I have a Cassandra to Bigtable dataproc serverless script working.
And it works great.
output_data.write.format("org.apache.hadoop.hbase.spark").options(
catalog=bt_catalog
).option("hbase.spark.use.hbasecontext", "false").mode("overwrite").save()
Now, I would like to read from Bigtable (again, using Python), and there are no examples to be found.
I've tried this among many other iterations.
df = (
spark.read.options(catalog=catalog)
.format("org.apache.hadoop.hbase.spark")
.option("hbase.spark.use.hbasecontext", "false")
.load()
)
print(f"Count: {df.count()}")
It tries to connect to a localhost for some reason. And we are submitting a container with the hbase-site.xml file set correctly.

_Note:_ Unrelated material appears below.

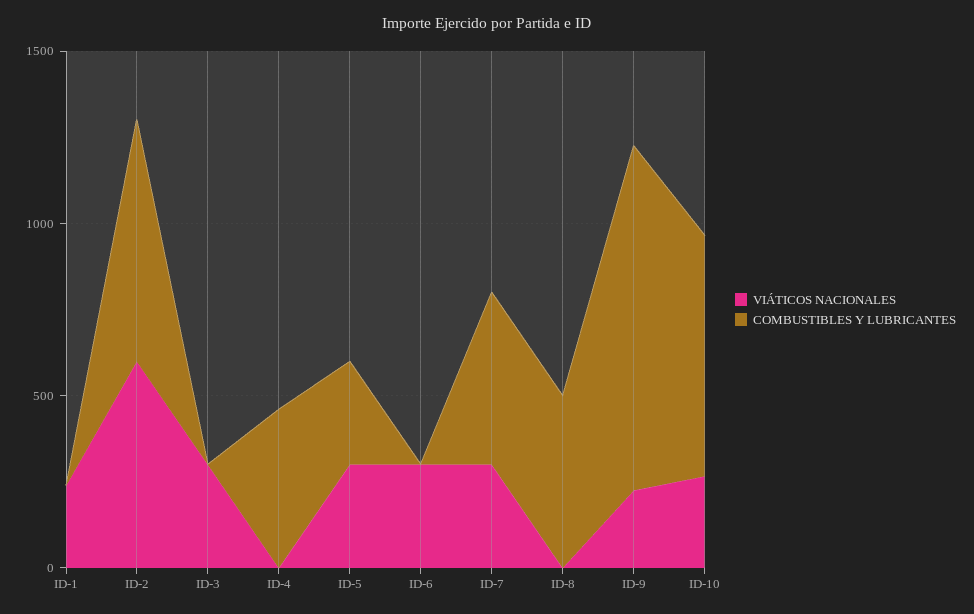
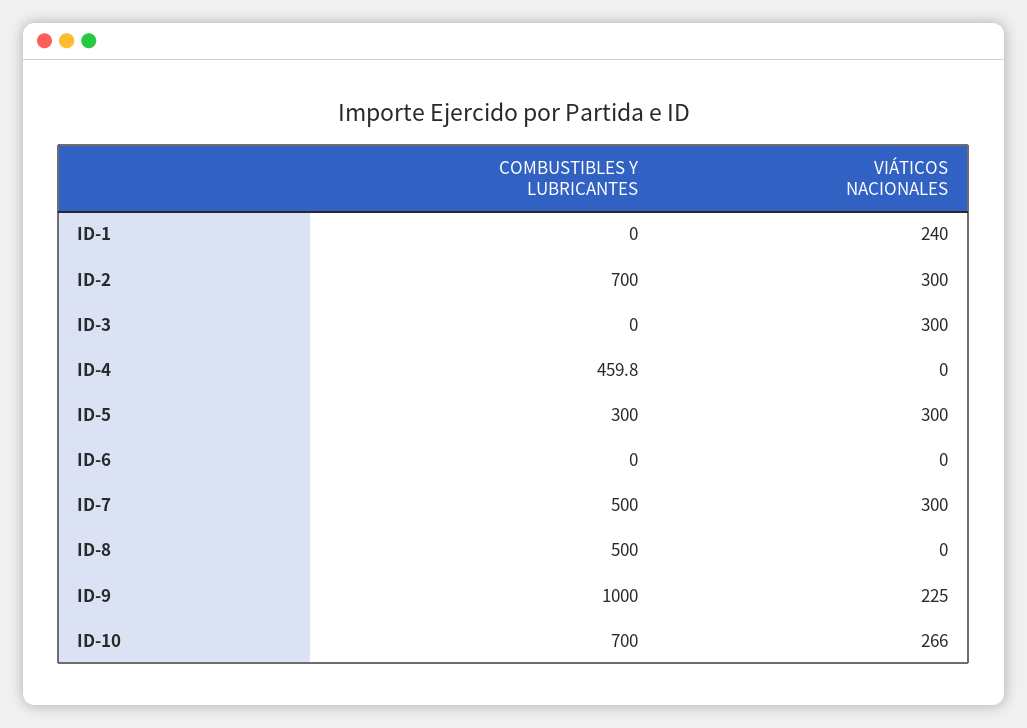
VIÁTICOS NACIONALES, ID-2: 600 -> 300
VIÁTICOS NACIONALES, ID-6: 300 -> 0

Here's some of the output of what we get:
INFO ZooKeeper: Initiating client connection, connectString=
127.0.0.1:2181 sessionTimeout=90000 watcher=org.apache.hadoop.hbase.zookeeper.ReadOnlyZKClient$$Lambda$2533/0x0000000801216840@337930b7
...
23/05/18 20:56:06 WARN ClientCnxn: Session 0x0 for sever localhost/
127.0.0.1:2181, Closing socket connection. Attempting reconnect except it is a SessionExpiredException.
java.net.ConnectException: Connection refused
at java.base/sun.nio.ch.SocketChannelImpl.checkConnect(Native Method)
at java.base/sun.nio.ch.SocketChannelImpl.finishConnect(SocketChannelImpl.java:777)
at org.apache.zookeeper.ClientCnxnSocketNIO.doTransport(ClientCnxnSocketNIO.java:344)
at org.apache.zookeeper.ClientCnxn$SendThread.run(ClientCnxn.java:1290)
What am I missing?
TIA